▶ **Tarefas obrigatórias**:
1. Responda com base no texto sobre o passunguete:
(a) Por determinação de dona Maria, as gemadas passaram a ser feitas com ovos de que animal?
(b) Em que tipo de panela o passunguete foi preparado?
(c) Com que propósito o passunguete foi oferecido ao neto?
2. Continue o texto sobre o passunguete a partir da última frase.

PASSUNGUETE !

Pensem numa criança raquítica, feia e esgualepada !
[ Esse cara era eu ]
Não que agora seja eu lá grande coisa, mas confesso:
Já fui bem mais feio.
Por conta de meu raquitismo fui entupido de Emulsão de Scoth, Biotônico, Específicos do Dr.Humprheis (alguém se lembra?) além das “indecentes” gemadas.
Era um tal de gemada com leite e canela, gemada com vinho, gemada com “cacau em pó” – naquele tempo nem sei se existiam os achocolatados, enfim...
Depois de um certo tempo, dada a pouca credibilidade com os ovos de galinha, as gemadas , por determinação De dona Maria - minha avó paterna – que sonhava em algo decente na estampa do neto, passaram a ser feitas com ovos de pata.
Por Deus ! Não gosto de lembrar daquela fase.
Como fui sempre birrento, certo dia decidi que não mais iria ingerir aquelas nefastas gemadas.Nem preciso adiantar de que o método “vai goela abaixo,infeliz!” foi posto em prática,porém,com pouco êxito.
Como o processo de “coradura”, segundo os da casa, não ocorria de jeito nenhum , vó Maria optou por uma moderníssima iguaria de sua culinária de bugre;
-Vou fazer este piá de bosta engolir um “passunguete”,na marra.
Confesso que mesmo fazendo cara de paisagem, fiquei curioso pelo que me estava sendo preparado.
Numa panela de ferro,alguns pedaços de carne bovina temperados à alho foram fritados em gordura.Acrescentara-se a isso, caldo de feijão, um pouco de arroz e couve refogada.
Assim que levantou-se fervura, algumas colheres de farinha de milho foram espalhadas sobre aquela mistureba e, bem mexida com colher de pau, resultou no dito”Passunguete” que me foi oferecido com o propósito de fazer-me crescer, ficar bonito e forte.

▶ **Registros para análise**:
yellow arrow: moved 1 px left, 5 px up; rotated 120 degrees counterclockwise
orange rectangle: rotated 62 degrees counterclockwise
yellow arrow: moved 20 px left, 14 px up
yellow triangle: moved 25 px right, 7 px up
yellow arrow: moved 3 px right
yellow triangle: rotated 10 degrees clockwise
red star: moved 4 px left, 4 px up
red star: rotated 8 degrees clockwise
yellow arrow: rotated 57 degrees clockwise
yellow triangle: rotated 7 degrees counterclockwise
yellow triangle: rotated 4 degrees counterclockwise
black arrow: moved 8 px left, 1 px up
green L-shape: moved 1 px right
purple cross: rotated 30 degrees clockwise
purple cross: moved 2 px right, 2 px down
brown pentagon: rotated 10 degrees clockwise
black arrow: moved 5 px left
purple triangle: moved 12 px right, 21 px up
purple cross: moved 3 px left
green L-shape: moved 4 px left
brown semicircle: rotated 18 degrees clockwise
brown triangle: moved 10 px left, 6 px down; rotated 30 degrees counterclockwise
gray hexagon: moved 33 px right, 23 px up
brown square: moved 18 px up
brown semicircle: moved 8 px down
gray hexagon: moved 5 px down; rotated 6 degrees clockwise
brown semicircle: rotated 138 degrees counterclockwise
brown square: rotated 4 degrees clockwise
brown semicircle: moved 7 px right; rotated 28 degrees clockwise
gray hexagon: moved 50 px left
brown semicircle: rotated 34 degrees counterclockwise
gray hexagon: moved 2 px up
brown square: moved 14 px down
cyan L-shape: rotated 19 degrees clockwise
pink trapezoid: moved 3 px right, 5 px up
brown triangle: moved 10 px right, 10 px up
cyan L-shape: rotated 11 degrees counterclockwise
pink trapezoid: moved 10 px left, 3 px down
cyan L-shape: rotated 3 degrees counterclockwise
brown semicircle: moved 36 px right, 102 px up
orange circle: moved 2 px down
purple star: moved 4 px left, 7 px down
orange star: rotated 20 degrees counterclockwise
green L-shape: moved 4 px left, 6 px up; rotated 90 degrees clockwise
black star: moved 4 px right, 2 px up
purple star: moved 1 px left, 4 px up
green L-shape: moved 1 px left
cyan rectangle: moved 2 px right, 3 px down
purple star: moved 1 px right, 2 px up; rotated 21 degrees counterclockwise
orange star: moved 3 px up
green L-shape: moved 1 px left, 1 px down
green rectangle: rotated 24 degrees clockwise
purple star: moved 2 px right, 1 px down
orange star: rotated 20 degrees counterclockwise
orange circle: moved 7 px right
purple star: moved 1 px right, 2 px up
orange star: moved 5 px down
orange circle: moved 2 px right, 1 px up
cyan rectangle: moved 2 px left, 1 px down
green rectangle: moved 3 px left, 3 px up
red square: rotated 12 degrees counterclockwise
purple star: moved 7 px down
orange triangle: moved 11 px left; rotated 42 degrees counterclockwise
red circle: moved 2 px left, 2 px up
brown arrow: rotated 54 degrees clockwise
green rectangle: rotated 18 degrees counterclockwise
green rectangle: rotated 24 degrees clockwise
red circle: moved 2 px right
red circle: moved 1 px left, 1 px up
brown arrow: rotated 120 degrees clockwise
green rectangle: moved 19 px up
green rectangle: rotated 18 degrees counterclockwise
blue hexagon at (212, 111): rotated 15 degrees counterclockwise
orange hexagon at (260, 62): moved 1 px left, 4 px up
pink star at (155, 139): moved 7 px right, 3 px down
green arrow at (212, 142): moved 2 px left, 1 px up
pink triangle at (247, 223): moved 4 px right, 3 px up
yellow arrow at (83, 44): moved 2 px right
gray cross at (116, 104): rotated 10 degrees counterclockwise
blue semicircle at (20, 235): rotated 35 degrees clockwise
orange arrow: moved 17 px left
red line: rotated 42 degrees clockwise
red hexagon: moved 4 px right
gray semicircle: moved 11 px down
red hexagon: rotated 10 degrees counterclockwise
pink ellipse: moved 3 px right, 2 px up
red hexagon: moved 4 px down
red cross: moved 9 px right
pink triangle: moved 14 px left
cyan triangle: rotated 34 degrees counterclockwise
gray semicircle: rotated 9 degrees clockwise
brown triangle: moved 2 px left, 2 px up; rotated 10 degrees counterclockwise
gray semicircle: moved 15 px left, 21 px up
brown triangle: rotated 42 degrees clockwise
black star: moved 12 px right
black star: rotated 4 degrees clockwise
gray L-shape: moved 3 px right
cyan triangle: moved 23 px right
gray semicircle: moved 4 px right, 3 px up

▶ **Respostas em ordem**:
1.
(a) Com ovos de pata.
(b) Numa panela de ferro.
(c) Para fazê-lo crescer e ficar bonito e forte.

2.
Nem um dos tres itens do tal propósito surtiu efeito,mas o rango foi devorado com entusiasmo por aquele que ,até então, era movido a gemadas.
Assim, a palavra “passunguete” foi introduzida no vocabulário lá de casa e eram muitas as variantes em cada nova combinação “passungueteada”.
O tempo correu, eu consegui uma ligeira melhorada na estampa, mas continuei despertando a atenção de meus familiares que não estavam ainda totalmente satisfeitos com a evolução da figura ainda um tanto esgualepada do guri.
Meu pai, chegado a alguns exageros,era quem primeiro despertava em nossa casa.
Tal qual o poema de Raimundo Correira, era ele “A primeira pomba despertada,ainda que estivesse apenas,raiando sanguínea e fresca a madrugada”.
Isso ocorria lá pelas cinco da manhã e o seu primeiro gesto era girar o botão do velho rádio à bateria,sintonizado eternamente na Rádio Farroupilha de Porto Alegre ,recebendo para nossos aposentos o casal, Teixeirinha e Mery Terezinha esgoelando-se em suas peculiares gaúchiçes.
Na sequencia o fogo, o café coado, o chimarrão...
Na cama eu ficava à espera da conhecida frase:
- Thute ! Tá pronto o teu passunguete.
A esta altura do campeonato os passunguetes eram bem mais eleborados, tinham uma certa finésse.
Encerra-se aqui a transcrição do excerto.